:: Stored rows
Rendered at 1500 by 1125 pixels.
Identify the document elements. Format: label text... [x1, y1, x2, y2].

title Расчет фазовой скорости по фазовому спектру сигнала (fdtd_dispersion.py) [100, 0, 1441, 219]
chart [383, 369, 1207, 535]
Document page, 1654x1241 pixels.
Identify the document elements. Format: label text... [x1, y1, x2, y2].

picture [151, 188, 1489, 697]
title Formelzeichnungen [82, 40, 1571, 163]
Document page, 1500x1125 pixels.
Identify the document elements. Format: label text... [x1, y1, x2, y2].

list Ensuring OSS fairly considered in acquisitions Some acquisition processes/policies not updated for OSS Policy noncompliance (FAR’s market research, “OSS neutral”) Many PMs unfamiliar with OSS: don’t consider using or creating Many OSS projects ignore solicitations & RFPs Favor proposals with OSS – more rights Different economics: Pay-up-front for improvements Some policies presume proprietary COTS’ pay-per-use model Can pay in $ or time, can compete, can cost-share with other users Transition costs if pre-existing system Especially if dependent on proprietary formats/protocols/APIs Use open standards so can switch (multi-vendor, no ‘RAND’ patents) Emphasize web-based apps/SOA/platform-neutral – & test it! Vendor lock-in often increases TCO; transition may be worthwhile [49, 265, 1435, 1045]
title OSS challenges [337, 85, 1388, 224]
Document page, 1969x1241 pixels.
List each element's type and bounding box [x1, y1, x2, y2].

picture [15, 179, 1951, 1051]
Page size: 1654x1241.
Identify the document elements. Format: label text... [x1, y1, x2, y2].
::::
Problem details
Render the data above as a Markdown table with the columns Row and Text, one numbered row per line and no blank lines.

Solution to the problem
| Row | Text |
|---|---|
| 1 | Rendered at 1500 by 1125 pixels. |
| 2 | Identify the document elements. Format: label text... [x1, y1, x2, y2]. |
| 3 | title Расчет фазовой скорости по фазовому спектру сигнала (fdtd_dispersion.py) [100, 0, 1441, 219] |
| 4 | chart [383, 369, 1207, 535] |
| 5 | Document page, 1654x1241 pixels. |
| 6 | Identify the document elements. Format: label text... [x1, y1, x2, y2]. |
| 7 | picture [151, 188, 1489, 697] |
| 8 | title Formelzeichnungen [82, 40, 1571, 163] |
| 9 | Document page, 1500x1125 pixels. |
| 10 | Identify the document elements. Format: label text... [x1, y1, x2, y2]. |
| 11 | list Ensuring OSS fairly considered in acquisitions Some acquisition processes/policies not updated for OSS Policy noncompliance (FAR’s market research, “OSS neutral”) Many PMs unfamiliar with OSS: don’t consider using or creating Many OSS projects ignore solicitations & RFPs Favor proposals with OSS – more rights Different economics: Pay-up-front for improvements Some policies presume proprietary COTS’ pay-per-use model Can pay in $ or time, can compete, can cost-share with other users Transition costs if pre-existing system Especially if dependent on proprietary formats/protocols/APIs Use open standards so can switch (multi-vendor, no ‘RAND’ patents) Emphasize web-based apps/SOA/platform-neutral – & test it! Vendor lock-in often increases TCO; transition may be worthwhile [49, 265, 1435, 1045] |
| 12 | title OSS challenges [337, 85, 1388, 224] |
| 13 | Document page, 1969x1241 pixels. |
| 14 | List each element's type and bounding box [x1, y1, x2, y2]. |
| 15 | picture [15, 179, 1951, 1051] |
| 16 | Page size: 1654x1241. |
| 17 | Identify the document elements. Format: label text... [x1, y1, x2, y2]. |